Teddy trat in den Flur und suchte das Schlafzimmer des Mädchens. Es war die dritte Tür hinten. Er hielt an, um sie sich zu vergegenwärtigen, bevor er eintrat. Es war das Zimmer eines Teenagers. Ein Raum in der Übergangsphase, eingerichtet mit Hoffnungen und Träumen und den bleibenden Andenken an eine Kindheit, die sie gerade hinter sich gelassen hatte. Die Traurigkeit war überwältigend, denn die Entwicklung vom Mädchen zu einer jungen Frau war vernichtet worden.

Sein Blick blieb an einer alten Eichentruhe an der Wand beim Fenster hängen. Er entdeckte eine Reihe von Fotos, deshalb schaltete er das Licht ein und ging durch den Raum. Die Bilder waren zusammen mit den Messinggriffen an den Schubladen nach Fingerabdrücken untersucht worden. Ein Foto stach heraus und Teddy nahm den Rahmen an den Rändern hoch, wobei er versuchte, das dunkelgraue Pulver, vor dem Powell ihn gewarnt hatte, zu meiden. Es war ein Familienfoto, das wahrscheinlich erst kürzlich in einem Urlaub aufgenommen worden war. Es hätte in Rom sein können, aber Teddy tippte auf Paris. Er sah sich die Gesichter an, das Lächeln. Er vermutete, dass die älteste Tochter Darlene gewesen sein musste. Sie war hübsch, sehr sogar. Ihr Vater fand das wohl auch, wie Teddy erkennen konnte, denn er hielt sie fest. Teddys Blick wanderten wieder zu Darlene und er studierte ihr Gesicht. Sie war wesentlich reifer, als er erwartet hatte, fast schon zu erwachsen, um in diesem Zimmer zu wohnen.

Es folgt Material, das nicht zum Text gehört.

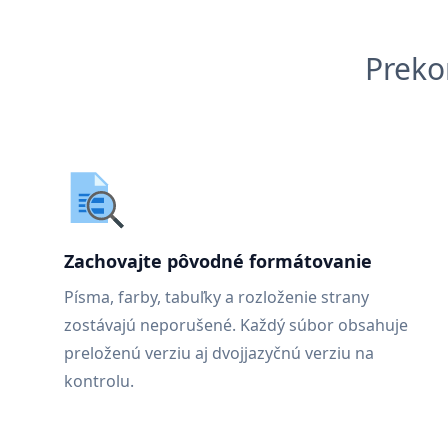
Preko
Zachovajte pôvodné formátovanie
Písma, farby, tabuľky a rozloženie strany
zostávajú neporušené. Každý súbor obsahuje
preloženú verziu aj dvojjazyčnú verziu na
kontrolu.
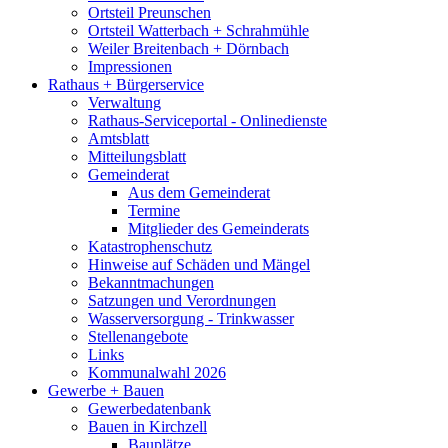
Ortsteil Preunschen
Ortsteil Watterbach + Schrahmühle
Weiler Breitenbach + Dörnbach
Impressionen
Rathaus + Bürgerservice
Verwaltung
Rathaus-Serviceportal - Onlinedienste
Amtsblatt
Mitteilungsblatt
Gemeinderat
Aus dem Gemeinderat
Termine
Mitglieder des Gemeinderats
Katastrophenschutz
Hinweise auf Schäden und Mängel
Bekanntmachungen
Satzungen und Verordnungen
Wasserversorgung - Trinkwasser
Stellenangebote
Links
Kommunalwahl 2026
Gewerbe + Bauen
Gewerbedatenbank
Bauen in Kirchzell
Bauplätze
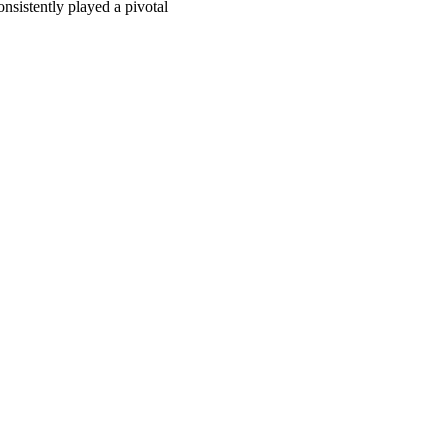
nsistently played a pivotal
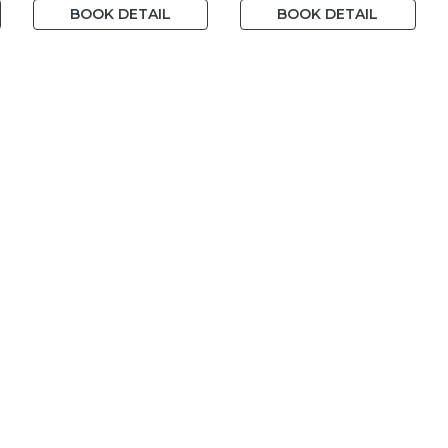
BOOK DETAIL
BOOK DETAIL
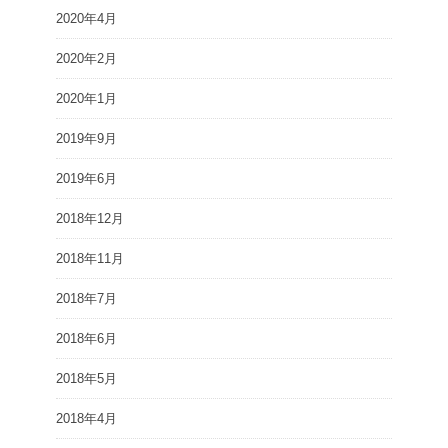
2020年4月
2020年2月
2020年1月
2019年9月
2019年6月
2018年12月
2018年11月
2018年7月
2018年6月
2018年5月
2018年4月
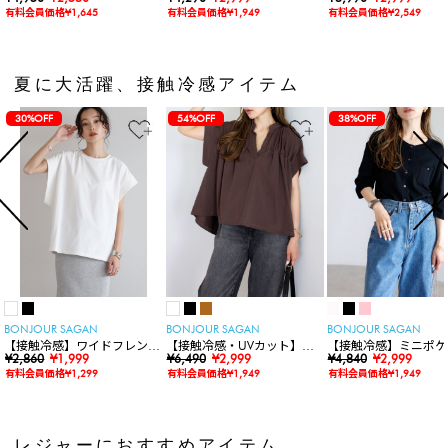
有料会員価格¥1,645
有料会員価格¥1,949
有料会員価格¥2,549
夏に大活躍、接触冷感アイテム
30%OFF
54%OFF
38%OFF
BONJOUR SAGAN
BONJOUR SAGAN
BONJOUR SAGAN
【接触冷感】ワイドフレンチ
【接触冷感・UVカット】シ
【接触冷感】ミニポケ
スリーブTシャツ
¥2,860
¥1,999
ャーリングスキッパートップ
¥6,490
¥2,999
袖ニットカーディガン
¥4,840
¥2,999
ス
有料会員価格¥1,299
有料会員価格¥1,949
有料会員価格¥1,949
レジャーにおすすめアイテム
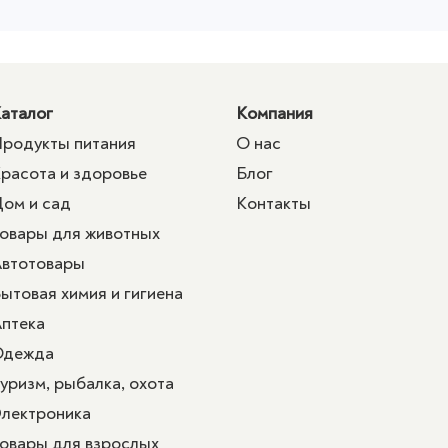
аталог
Компания
родукты питания
О нас
расота и здоровье
Блог
ом и сад
Контакты
овары для животных
втотовары
ытовая химия и гигиена
птека
Одежда
уризм, рыбалка, охота
лектроника
овары для взрослых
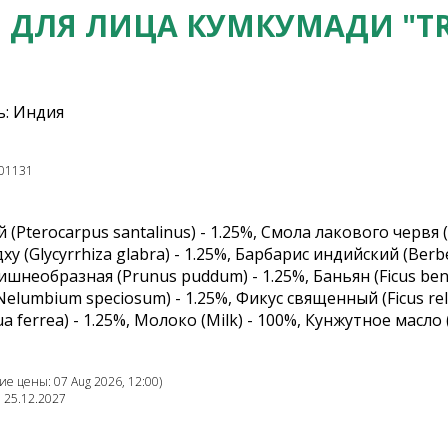
 ДЛЯ ЛИЦА КУМКУМАДИ "TR
: Индия
01131
(Pterocarpus santalinus) - 1.25%, Смола лакового червя (La
у (Glycyrrhiza glabra) - 1.25%, Барбарис индийский (Berberis
шнеобразная (Prunus puddum) - 1.25%, Баньян (Ficus bengh
elumbium speciosum) - 1.25%, Фикус священный (Ficus reli
a ferrea) - 1.25%, Молоко (Milk) - 100%, Кунжутное масло
е цены: 07 Aug 2026, 12:00)
: 25.12.2027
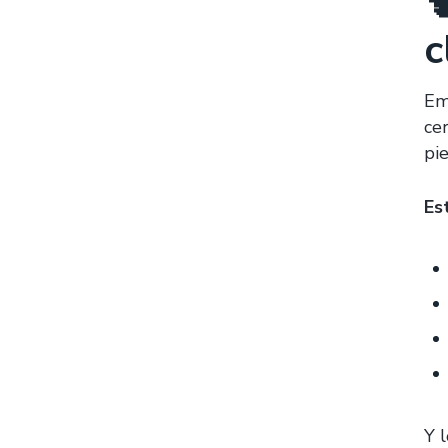

c
Em
ce
pi
Es
Y 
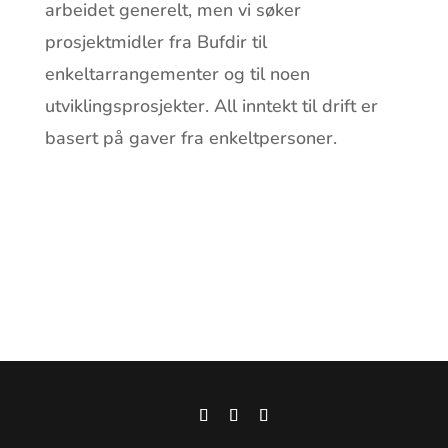
arbeidet generelt, men vi søker
prosjektmidler fra Bufdir til
enkeltarrangementer og til noen
utviklingsprosjekter. All inntekt til drift er
basert på gaver fra enkeltpersoner.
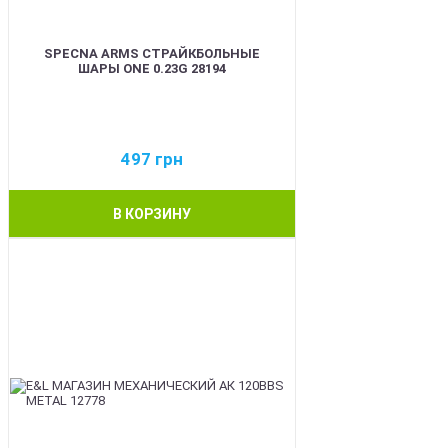
SPECNA ARMS СТРАЙКБОЛЬНЫЕ
ШАРЫ ONE 0.23G 28194
497
грн
В КОРЗИНУ
BEST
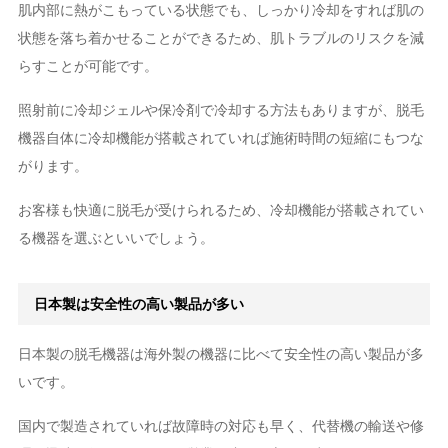
肌内部に熱がこもっている状態でも、しっかり冷却をすれば肌の
状態を落ち着かせることができるため、肌トラブルのリスクを減
らすことが可能です。
照射前に冷却ジェルや保冷剤で冷却する方法もありますが、脱毛
機器自体に冷却機能が搭載されていれば施術時間の短縮にもつな
がります。
お客様も快適に脱毛が受けられるため、冷却機能が搭載されてい
る機器を選ぶといいでしょう。
日本製は安全性の高い製品が多い
日本製の脱毛機器は海外製の機器に比べて安全性の高い製品が多
いです。
国内で製造されていれば故障時の対応も早く、代替機の輸送や修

Er stellte das Bild wieder zurück und sah sich um. Er bemerkte die Kleider auf dem Stuhl, Jeans und ein T-Shirt. Dann ging er durch das Zimmer zum Schrank und überprüfte ihre Kleidung. Er fand einen Slip, der in einem Knäuel auf dem Boden lag und hob ihn auf. Als er ihn auseinanderzog und im Licht untersuchte, klopfte jemand an die Zimmertür.

Es war die Staatsanwältin Powell, die ihn mit einem müßigen Lächeln und ihren blaugrauen Augen anstarrte.

»Genießen Sie es?«, fragte sie.

Teddy war peinlich berührt. »Sie war sexuell aktiv«, sagte er.

»Wie kommen Sie darauf?«

»Da ist Scheidenausfluss. Sie hatte Sex mit jemandem, dann hat sie den Slip wieder angezogen.«

Powells Blick wanderte zum Slip und dann wieder zu seinem Gesicht zurück. »Sie war achtzehn und lebte in einer modernen Welt. Wir können noch näher darauf eingehen, wenn Sie möchten, aber ich glaube, die sind unten fertig.«

Teddy nickte und legte den Slip in den Schrank. Er warf noch einen letzten Blick in den Raum, dann drehte er das Licht aus und folgte Powell zur Tür hinaus.